• [EXTRACT PROVIDED]
COOPERATIVE LEARNING: THEORY, PRINCIPLES, AND TECHNIQUES
JF New Paradigm Education
This paper discusses the use of cooperative learning (CL) in second language (L2)
instruction. Aftre two brief definitions of CL, key areas discussed in the paper are: a)
how CL relates to theories of L2 acquisition, b) CL principles, and c) some CL
techniques and lesson plan considerations when using CL in L2 instruction. An appendix
provides a list of websites on CL.
Definitions of Cooperative Learning
First, here are some definitions of cooperative learning (also known as collaborative
1. [T]he instructional use of small groups so that students work together to maximize
their own and each other’s learning (Johnson & Johnson, 1993, p. 9).
2. Principles and techniques for helping students work together more effectively (Jacobs,
Power, & Loh, 2002, p. 1).
The point is that cooperative learning involves more than just asking students to work
together in groups. Instead, conscious thought goes in to helping students make the
experience as successful as possible.

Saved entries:
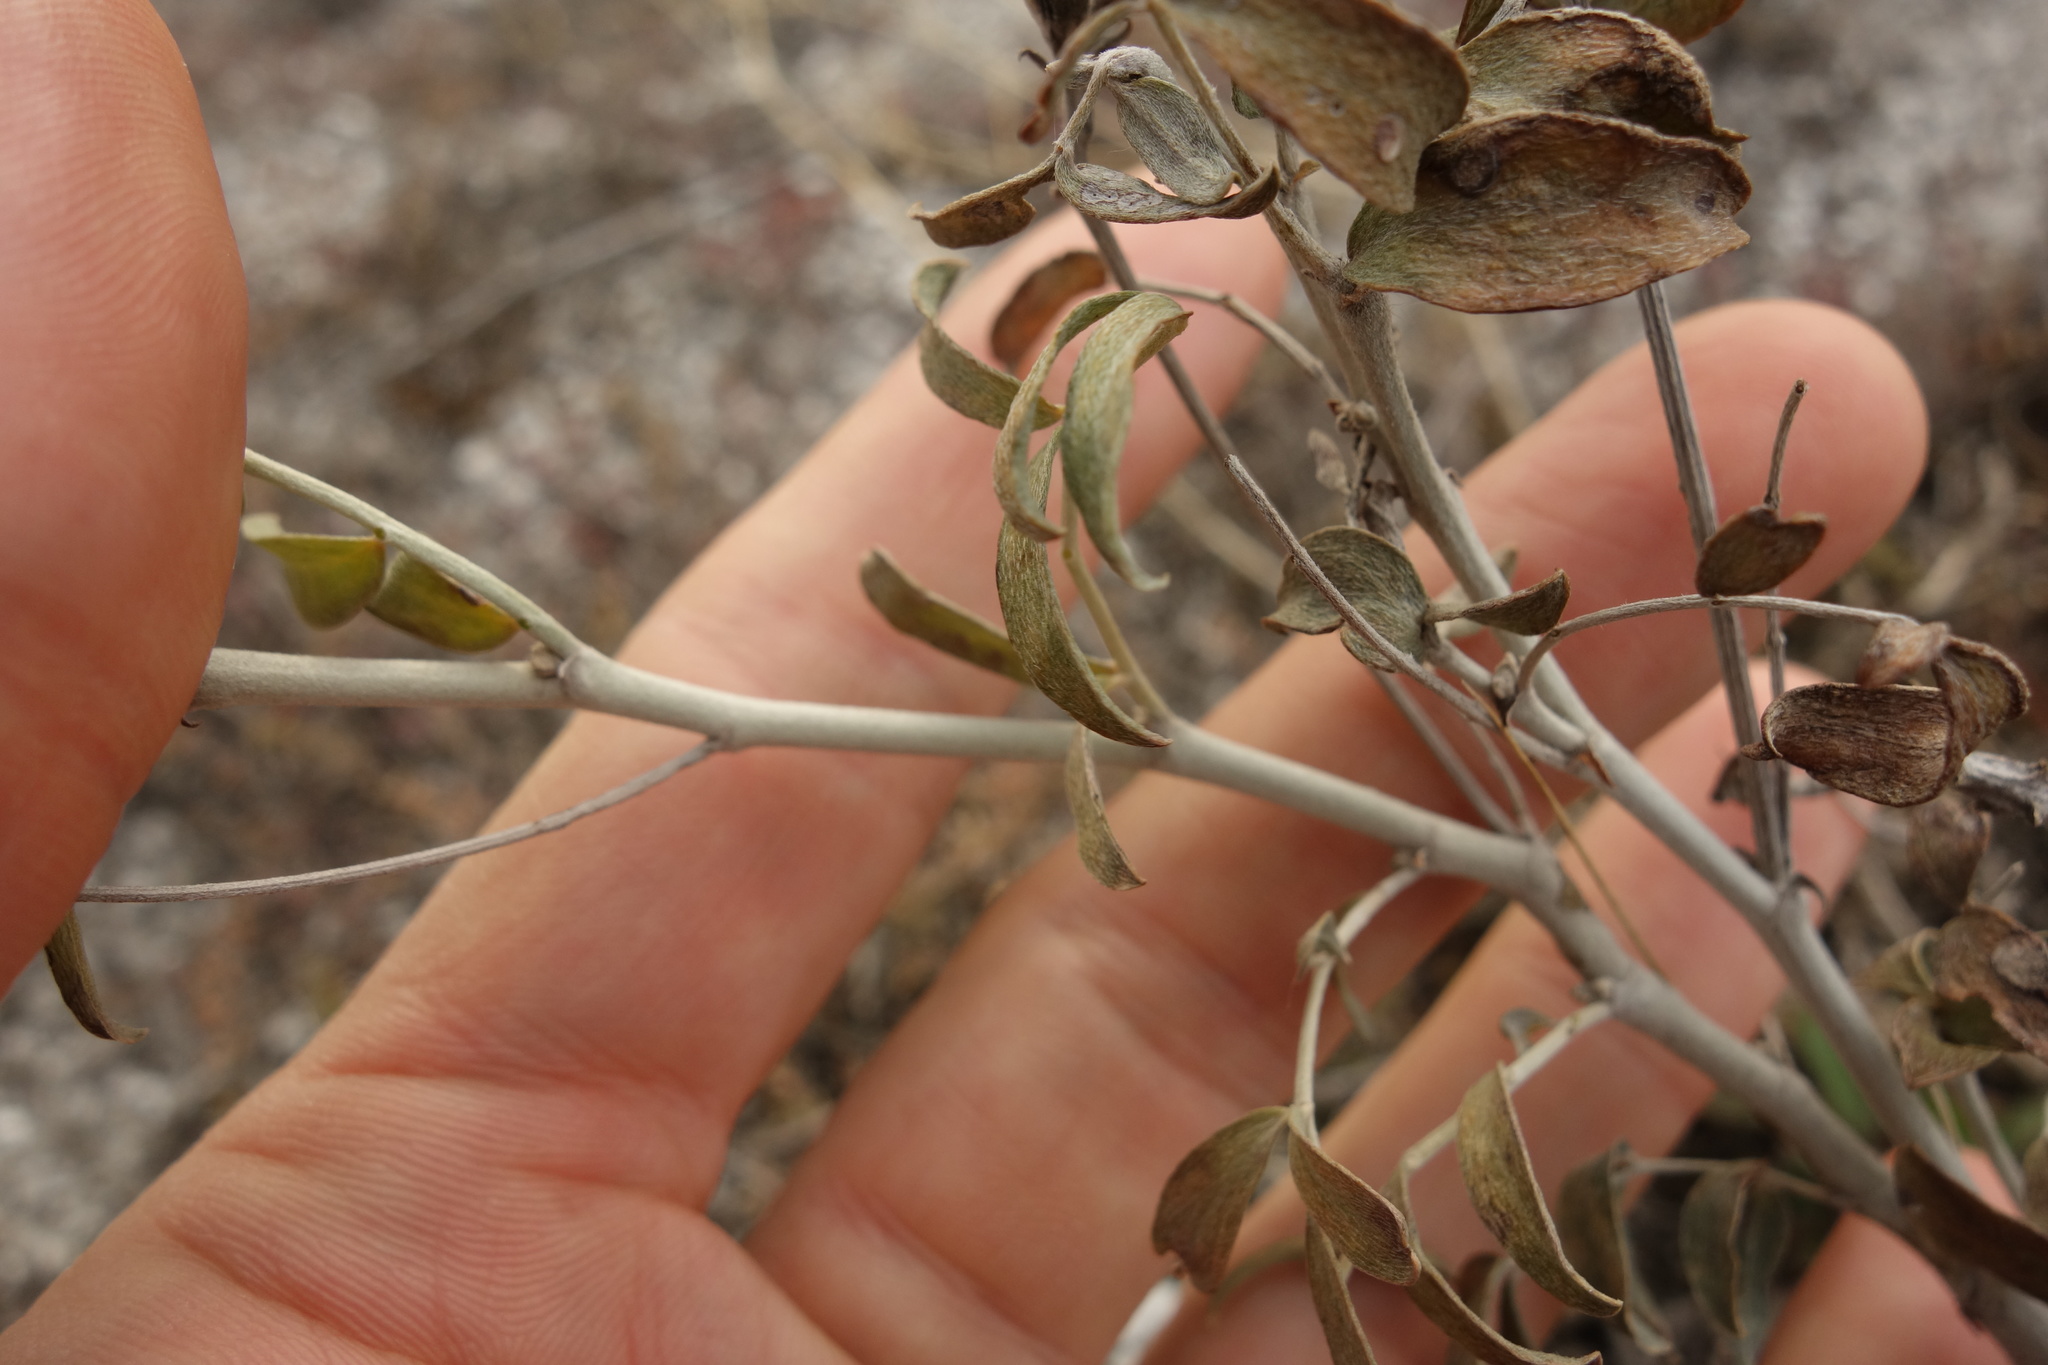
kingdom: Plantae
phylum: Tracheophyta
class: Magnoliopsida
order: Fabales
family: Fabaceae
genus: Astragalus
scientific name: Astragalus albicaulis
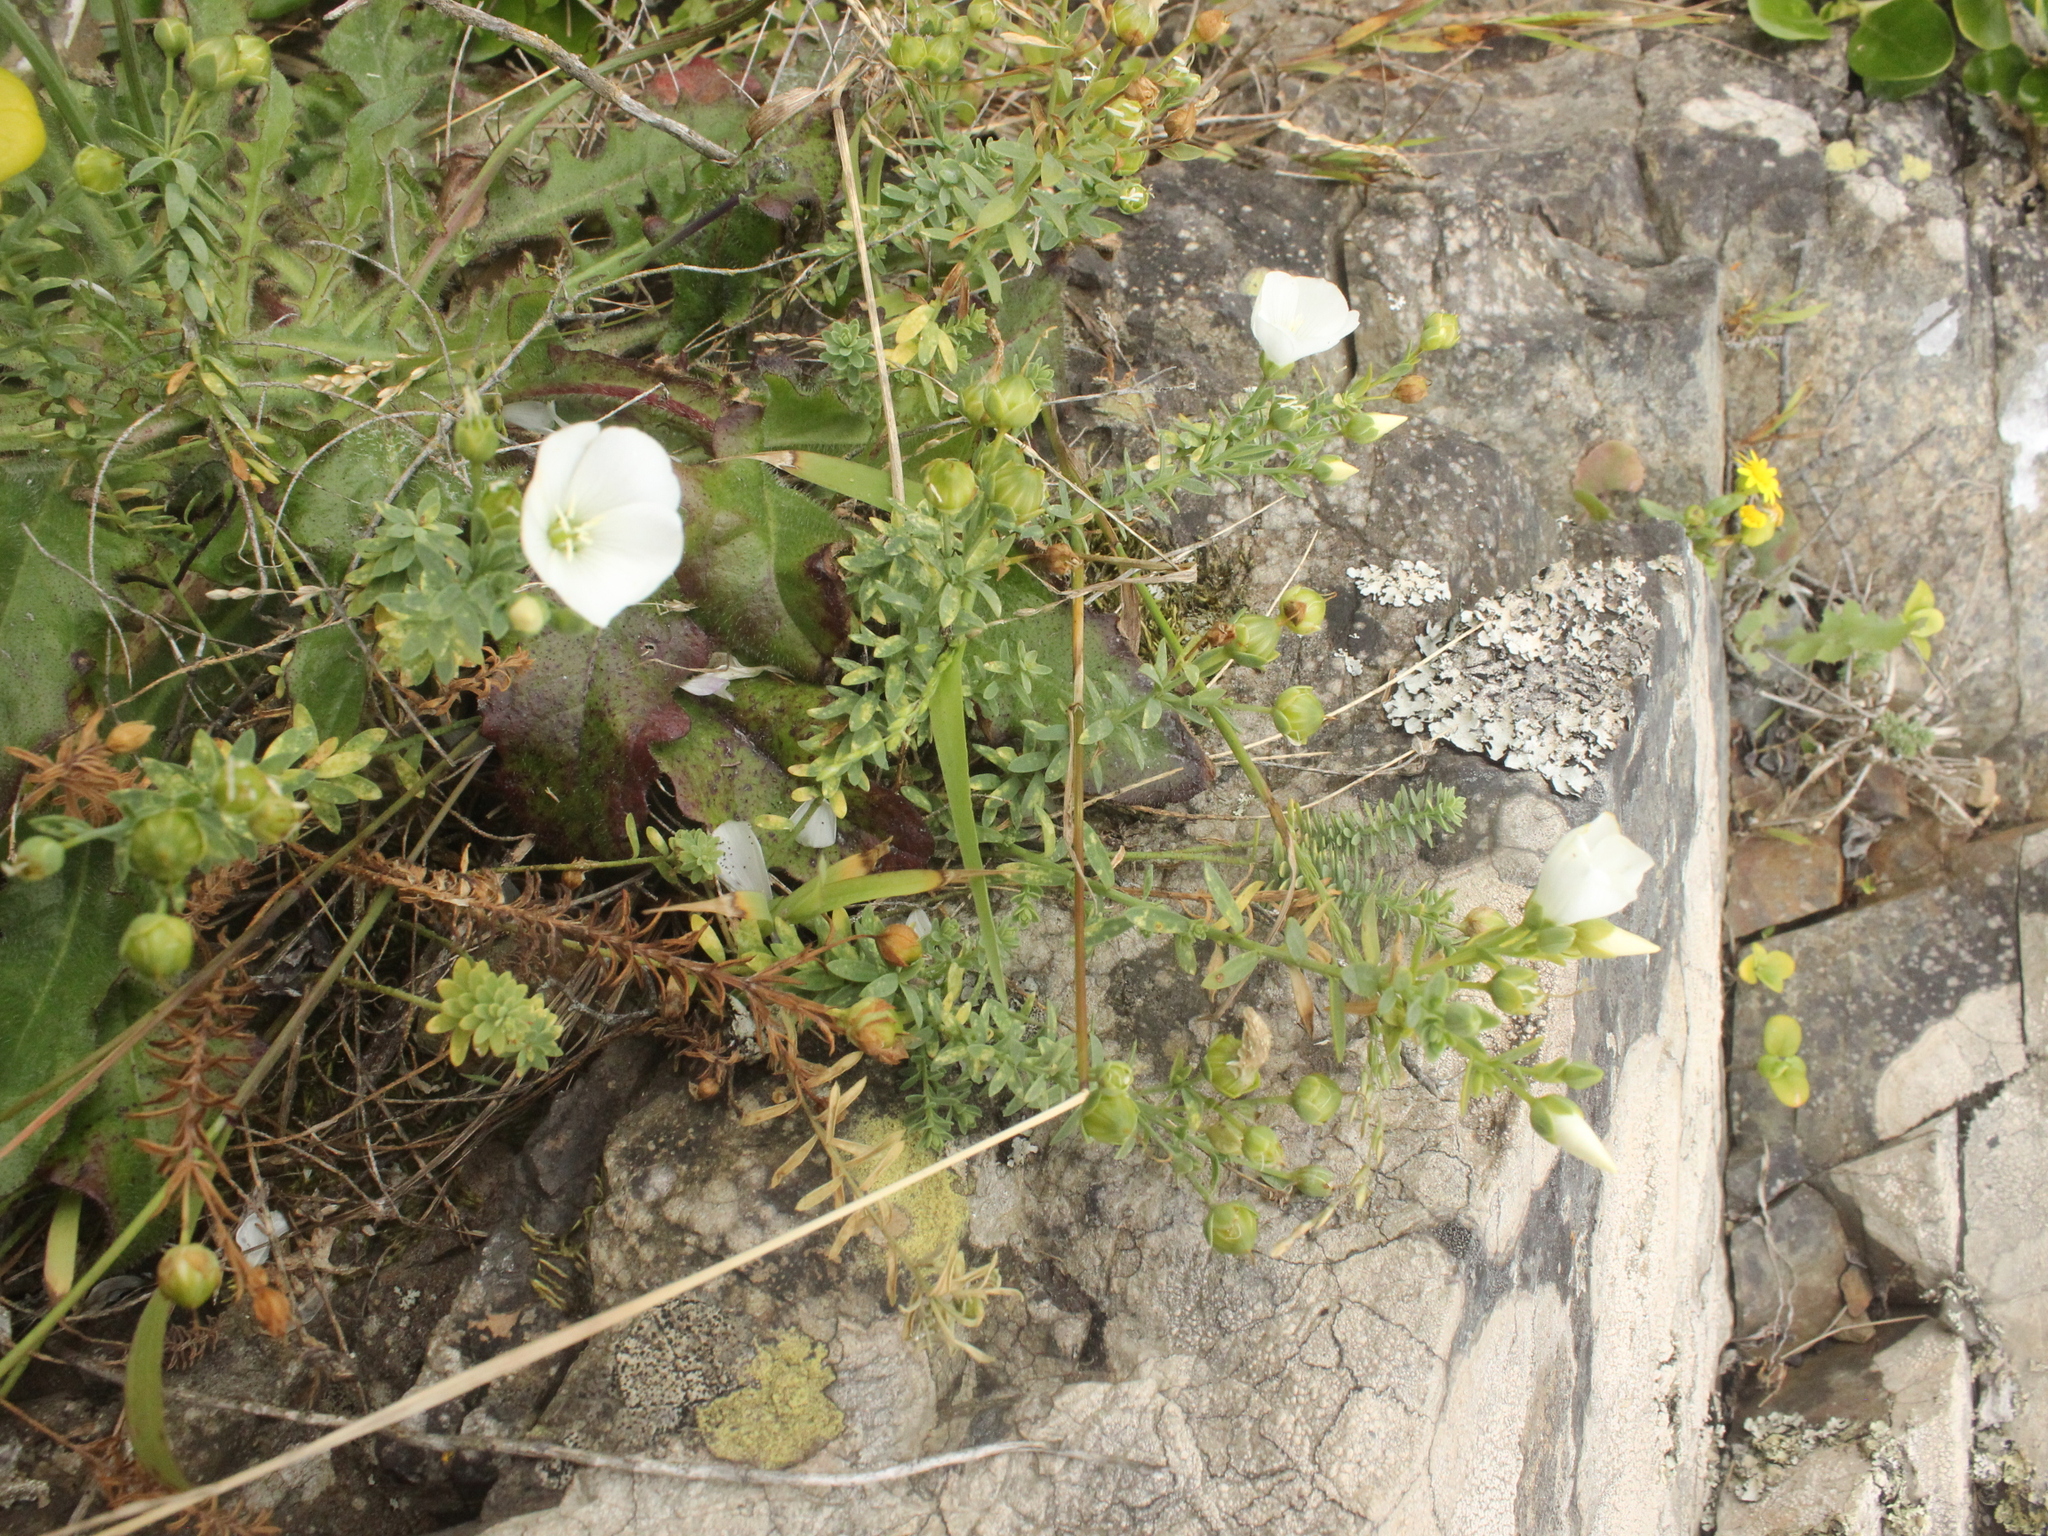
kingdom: Plantae
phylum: Tracheophyta
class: Magnoliopsida
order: Malpighiales
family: Linaceae
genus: Linum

• [ACTIVITIES]
(a) According to the cooperative learning paper, what does its appendix provide?
(b) Continue the cooperative learning paper from its last sentence.

• [ANSWERS FOR THIS EXERCISE]
(a) A list of websites on cooperative learning.

(b)
SLA Theories and CL
Many theories of SLA (Second Language Acquisition) and general education can be seen
as supportive of the use of CL in L2 instruction. Below are some theoretical
considerations often found in the literature on L2 instruction.
The Input Hypothesis
The Input Hypothesis posits that SLA is driven by comprehensible input (Krashen &
Terrell, 1983). In other words, we acquire language when we understand input that we hear
or read. In contrast, when the input is so far above our current level of L2 proficiency that it
is not comprehensible, that input doesn’t contribute to SLA.
Input from groupmates may be more likely to be comprehensible, as group members’
language levels may be roughly equal. However, the question arises as to whether this often
imperfect peer input will lead to students picking up each other’s errors.